Tuesday, August 6, 2019
Elizabeth Bryer, From Here On, Monsters
- This debut novel is a stylish, intoxicating and mysterious work that combines various narrative threads exceptionally well. They are at first seemingly unrelated but fuse into a satisfying and meaningful whole in the novel's final chapters.
- The characters' names are multicultural and exotic: while there's Cameron, Maddison, Charles and Felix, there's Dhiya, Ajak, Tane, Jhon and Bishal.
- Bryer explores the creative process in its many dimensions, and her experience as a translator shines through, translation being defined as not just a language process but a real re-creation of the original.
- Eventually the focus is on modern Australia. ‘From here on, monsters’ is an unknown cartographer’s description in 1504 of the imagined inhabitants of the Antipodes. The Aboriginal occupation, society and culture of the Great South Land is erased by the European colonisers. Who, exactly, are the monsters?

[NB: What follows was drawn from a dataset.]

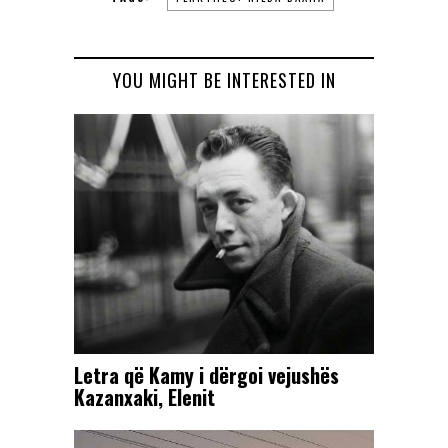
YOU MIGHT BE INTERESTED IN
Letra që Kamy i dërgoi vejushës
Kazanxaki, Elenit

- Our 'official' description of today's migrants/asylum seekers is ‘Illegal Maritime Arrivals’. Truth in reporting is being censored. Things disappear - characters, words, events, scenes, views, facts. Meaning fades.

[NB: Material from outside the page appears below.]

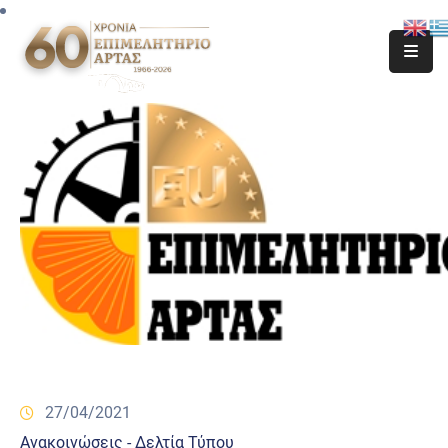
27/04/2021
Ανακοινώσεις - Δελτία Τύπου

- One character asks at one point ‘When do you think we’ll be able to see again?’
- The ending is at first confusing, but highly suggestive. Art needs to rise to the occasion, cut through, tell the ugly truth, and change things. Not be a meaningless exercise in narcissistic wankery.
(Shaun Prescott, author of the wonderful novel The Town, is quoted on the back cover and he gets it so right: 'Traverses the chasm between truth and history, and challenges our faith in the liberatory potential of art. It's a modern Australian novel about modern Australia that, refreshingly, doesn't read at all like a modern Australian novel'.
And Bryer quotes the Japanese poet Issa translated by Czeslaw Milosz:
To know and not to speak.
In that way one forgets.
What is pronounced strengthens itself.